_Input for this task:_
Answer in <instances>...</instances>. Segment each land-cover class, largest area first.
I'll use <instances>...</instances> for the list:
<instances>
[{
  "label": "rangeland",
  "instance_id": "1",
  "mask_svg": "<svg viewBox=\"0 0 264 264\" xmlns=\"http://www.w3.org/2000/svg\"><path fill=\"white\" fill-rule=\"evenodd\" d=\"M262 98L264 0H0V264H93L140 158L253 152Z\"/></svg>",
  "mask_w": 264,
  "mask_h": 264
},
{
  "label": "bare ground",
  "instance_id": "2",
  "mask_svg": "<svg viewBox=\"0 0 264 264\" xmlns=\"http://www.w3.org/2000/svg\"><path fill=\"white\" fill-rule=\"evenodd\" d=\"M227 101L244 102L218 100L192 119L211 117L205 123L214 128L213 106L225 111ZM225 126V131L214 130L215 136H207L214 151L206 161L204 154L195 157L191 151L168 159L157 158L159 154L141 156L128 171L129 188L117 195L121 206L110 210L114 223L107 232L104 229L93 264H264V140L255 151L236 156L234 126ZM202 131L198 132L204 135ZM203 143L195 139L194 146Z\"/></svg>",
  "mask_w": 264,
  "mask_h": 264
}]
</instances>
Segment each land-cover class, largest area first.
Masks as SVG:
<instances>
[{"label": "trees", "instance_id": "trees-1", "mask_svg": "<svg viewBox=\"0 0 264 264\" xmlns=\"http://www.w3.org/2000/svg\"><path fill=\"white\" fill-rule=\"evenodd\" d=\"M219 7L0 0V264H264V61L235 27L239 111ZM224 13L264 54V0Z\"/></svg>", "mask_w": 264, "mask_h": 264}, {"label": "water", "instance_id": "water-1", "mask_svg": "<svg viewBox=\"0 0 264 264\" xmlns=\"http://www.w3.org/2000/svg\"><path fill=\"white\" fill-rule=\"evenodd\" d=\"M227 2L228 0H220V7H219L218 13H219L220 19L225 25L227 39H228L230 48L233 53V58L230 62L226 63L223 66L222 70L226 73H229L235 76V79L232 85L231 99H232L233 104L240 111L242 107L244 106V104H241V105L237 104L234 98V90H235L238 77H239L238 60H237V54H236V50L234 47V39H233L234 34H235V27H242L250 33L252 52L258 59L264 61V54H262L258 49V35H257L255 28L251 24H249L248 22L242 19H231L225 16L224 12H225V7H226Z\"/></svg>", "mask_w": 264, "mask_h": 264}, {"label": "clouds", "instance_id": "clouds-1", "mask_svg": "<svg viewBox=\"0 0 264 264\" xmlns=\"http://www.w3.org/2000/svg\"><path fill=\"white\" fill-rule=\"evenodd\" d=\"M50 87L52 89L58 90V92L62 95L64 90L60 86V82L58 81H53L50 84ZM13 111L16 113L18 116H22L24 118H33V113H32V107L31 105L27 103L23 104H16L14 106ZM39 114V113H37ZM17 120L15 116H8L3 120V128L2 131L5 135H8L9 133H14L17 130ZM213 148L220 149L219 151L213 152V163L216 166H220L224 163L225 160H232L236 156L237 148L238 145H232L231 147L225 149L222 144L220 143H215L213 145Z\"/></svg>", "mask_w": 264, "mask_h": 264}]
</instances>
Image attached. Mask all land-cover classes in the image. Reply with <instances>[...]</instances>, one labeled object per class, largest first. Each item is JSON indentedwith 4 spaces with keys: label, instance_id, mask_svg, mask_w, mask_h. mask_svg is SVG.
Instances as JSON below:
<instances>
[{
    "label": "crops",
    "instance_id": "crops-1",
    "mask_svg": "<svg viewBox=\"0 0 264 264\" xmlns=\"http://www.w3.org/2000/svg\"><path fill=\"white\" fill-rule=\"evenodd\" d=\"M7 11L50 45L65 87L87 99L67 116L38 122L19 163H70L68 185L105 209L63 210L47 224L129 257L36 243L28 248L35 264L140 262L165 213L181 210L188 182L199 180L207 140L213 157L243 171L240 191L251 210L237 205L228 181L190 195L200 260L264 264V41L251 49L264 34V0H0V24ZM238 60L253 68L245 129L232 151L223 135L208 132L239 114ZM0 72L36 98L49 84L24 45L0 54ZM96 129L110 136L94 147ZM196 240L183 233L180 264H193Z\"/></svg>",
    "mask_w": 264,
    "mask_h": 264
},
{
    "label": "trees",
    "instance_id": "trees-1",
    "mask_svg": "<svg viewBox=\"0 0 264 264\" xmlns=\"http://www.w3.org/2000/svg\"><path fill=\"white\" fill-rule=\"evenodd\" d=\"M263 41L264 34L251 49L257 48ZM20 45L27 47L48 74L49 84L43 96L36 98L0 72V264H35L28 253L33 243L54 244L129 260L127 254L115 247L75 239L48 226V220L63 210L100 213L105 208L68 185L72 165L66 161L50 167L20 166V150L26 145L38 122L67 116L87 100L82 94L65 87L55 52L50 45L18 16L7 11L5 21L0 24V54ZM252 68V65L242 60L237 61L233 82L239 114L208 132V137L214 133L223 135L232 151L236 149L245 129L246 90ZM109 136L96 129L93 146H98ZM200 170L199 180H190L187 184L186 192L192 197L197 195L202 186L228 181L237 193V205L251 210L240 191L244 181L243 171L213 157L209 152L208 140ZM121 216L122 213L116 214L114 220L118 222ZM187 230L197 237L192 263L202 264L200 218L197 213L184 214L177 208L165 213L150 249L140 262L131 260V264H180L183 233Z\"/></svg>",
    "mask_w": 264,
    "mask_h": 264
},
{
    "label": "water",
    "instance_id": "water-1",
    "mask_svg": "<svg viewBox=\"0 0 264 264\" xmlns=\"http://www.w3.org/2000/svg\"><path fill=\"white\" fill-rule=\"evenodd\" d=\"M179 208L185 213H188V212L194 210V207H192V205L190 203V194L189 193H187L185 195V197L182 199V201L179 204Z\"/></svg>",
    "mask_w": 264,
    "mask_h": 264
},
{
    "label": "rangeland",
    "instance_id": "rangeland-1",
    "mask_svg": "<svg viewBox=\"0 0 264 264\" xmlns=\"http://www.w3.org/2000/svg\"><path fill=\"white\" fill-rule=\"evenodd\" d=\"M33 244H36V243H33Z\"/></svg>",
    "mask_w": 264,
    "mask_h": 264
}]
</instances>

_Directions:_ Return the lines above exactly, keeping every word.

_Full response:_
Answer in <instances>...</instances>. Segment each land-cover class, largest area first.
I'll use <instances>...</instances> for the list:
<instances>
[{
  "label": "rangeland",
  "instance_id": "1",
  "mask_svg": "<svg viewBox=\"0 0 264 264\" xmlns=\"http://www.w3.org/2000/svg\"><path fill=\"white\" fill-rule=\"evenodd\" d=\"M262 98L264 0H0V264H93L140 158L253 152Z\"/></svg>",
  "mask_w": 264,
  "mask_h": 264
},
{
  "label": "bare ground",
  "instance_id": "2",
  "mask_svg": "<svg viewBox=\"0 0 264 264\" xmlns=\"http://www.w3.org/2000/svg\"><path fill=\"white\" fill-rule=\"evenodd\" d=\"M227 101L244 102L218 100L192 119L211 117L205 123L214 128L213 106L225 111ZM225 126V131L214 130L215 136H207L214 151L206 161L204 154L195 157L191 151L168 159L157 158L159 154L141 156L128 171L129 188L117 195L121 206L110 210L114 223L107 232L104 229L93 264H264V140L255 151L236 156L234 126ZM202 131L198 132L204 135ZM203 143L195 139L194 146Z\"/></svg>",
  "mask_w": 264,
  "mask_h": 264
}]
</instances>
Segment each land-cover class, largest area first.
Masks as SVG:
<instances>
[{"label": "trees", "instance_id": "trees-1", "mask_svg": "<svg viewBox=\"0 0 264 264\" xmlns=\"http://www.w3.org/2000/svg\"><path fill=\"white\" fill-rule=\"evenodd\" d=\"M219 7L0 0V264H264V61L235 27L239 111ZM224 13L264 54V0Z\"/></svg>", "mask_w": 264, "mask_h": 264}, {"label": "water", "instance_id": "water-1", "mask_svg": "<svg viewBox=\"0 0 264 264\" xmlns=\"http://www.w3.org/2000/svg\"><path fill=\"white\" fill-rule=\"evenodd\" d=\"M227 2L228 0H220V7H219L218 13H219L220 19L225 25L227 39H228L230 48L233 53V58L230 62L226 63L223 66L222 70L226 73H229L235 76V79L232 85L231 99H232L233 104L240 111L242 107L244 106V104H241V105L237 104L234 98V90H235L238 77H239L238 60H237V54H236V50L234 47V39H233L234 34H235V27H242L250 33L252 52L258 59L264 61V54H262L258 49V35H257L255 28L251 24H249L248 22L242 19H231L225 16L224 12H225V7H226Z\"/></svg>", "mask_w": 264, "mask_h": 264}, {"label": "clouds", "instance_id": "clouds-1", "mask_svg": "<svg viewBox=\"0 0 264 264\" xmlns=\"http://www.w3.org/2000/svg\"><path fill=\"white\" fill-rule=\"evenodd\" d=\"M50 87L52 89L58 90V92L62 95L64 90L60 86V82L58 81H53L50 84ZM13 111L16 113L18 116H22L24 118H33V113H32V107L31 105L27 103L23 104H16L14 106ZM39 114V113H37ZM17 120L15 116H8L3 120V128L2 131L5 135H8L9 133H14L17 130ZM213 148L220 149L219 151L213 152V163L216 166H220L224 163L225 160H232L236 156L237 148L238 145H232L231 147L225 149L222 144L220 143H215L213 145Z\"/></svg>", "mask_w": 264, "mask_h": 264}]
</instances>
Image attached. Mask all land-cover classes in the image. Reply with <instances>[...]</instances>, one labeled object per class, largest first. Each item is JSON indentedwith 4 spaces with keys: label, instance_id, mask_svg, mask_w, mask_h. mask_svg is SVG.
Instances as JSON below:
<instances>
[{
    "label": "crops",
    "instance_id": "crops-1",
    "mask_svg": "<svg viewBox=\"0 0 264 264\" xmlns=\"http://www.w3.org/2000/svg\"><path fill=\"white\" fill-rule=\"evenodd\" d=\"M7 11L50 45L65 87L87 99L67 116L38 122L19 163H70L68 185L105 209L63 210L47 224L129 257L36 243L28 248L35 264L140 262L165 213L181 210L188 182L199 180L207 140L213 157L243 171L240 191L251 210L237 205L228 181L190 195L200 260L264 264V41L251 49L264 34V0H0V24ZM238 60L253 68L245 129L232 151L223 135L208 132L239 114ZM0 72L36 98L49 84L24 45L0 54ZM96 129L110 136L94 147ZM196 240L183 233L180 264H193Z\"/></svg>",
    "mask_w": 264,
    "mask_h": 264
},
{
    "label": "trees",
    "instance_id": "trees-1",
    "mask_svg": "<svg viewBox=\"0 0 264 264\" xmlns=\"http://www.w3.org/2000/svg\"><path fill=\"white\" fill-rule=\"evenodd\" d=\"M263 41L264 34L251 49L257 48ZM20 45L27 47L48 74L49 84L43 96L36 98L0 72V264H35L28 253L33 243L54 244L129 260L127 254L115 247L75 239L48 226V220L63 210L100 213L105 208L68 185L72 165L66 161L50 167L20 166V150L26 145L38 122L67 116L87 100L82 94L65 87L55 52L50 45L18 16L7 11L5 21L0 24V54ZM252 68V65L242 60L237 61L233 82L239 114L208 132V137L214 133L223 135L232 151L236 149L245 129L246 90ZM109 136L96 129L93 146H98ZM200 170L199 180H190L187 184L186 192L192 197L197 195L202 186L228 181L237 193V205L251 210L240 191L244 181L243 171L213 157L209 152L208 140ZM121 216L122 213L116 214L114 220L118 222ZM187 230L197 237L192 263L202 264L200 218L197 213L184 214L177 208L165 213L150 249L140 262L131 260V264H180L183 233Z\"/></svg>",
    "mask_w": 264,
    "mask_h": 264
},
{
    "label": "water",
    "instance_id": "water-1",
    "mask_svg": "<svg viewBox=\"0 0 264 264\" xmlns=\"http://www.w3.org/2000/svg\"><path fill=\"white\" fill-rule=\"evenodd\" d=\"M179 208L185 213H188V212L194 210V207H192V205L190 203V194L189 193H187L185 195V197L182 199V201L179 204Z\"/></svg>",
    "mask_w": 264,
    "mask_h": 264
},
{
    "label": "rangeland",
    "instance_id": "rangeland-1",
    "mask_svg": "<svg viewBox=\"0 0 264 264\" xmlns=\"http://www.w3.org/2000/svg\"><path fill=\"white\" fill-rule=\"evenodd\" d=\"M33 244H36V243H33Z\"/></svg>",
    "mask_w": 264,
    "mask_h": 264
}]
</instances>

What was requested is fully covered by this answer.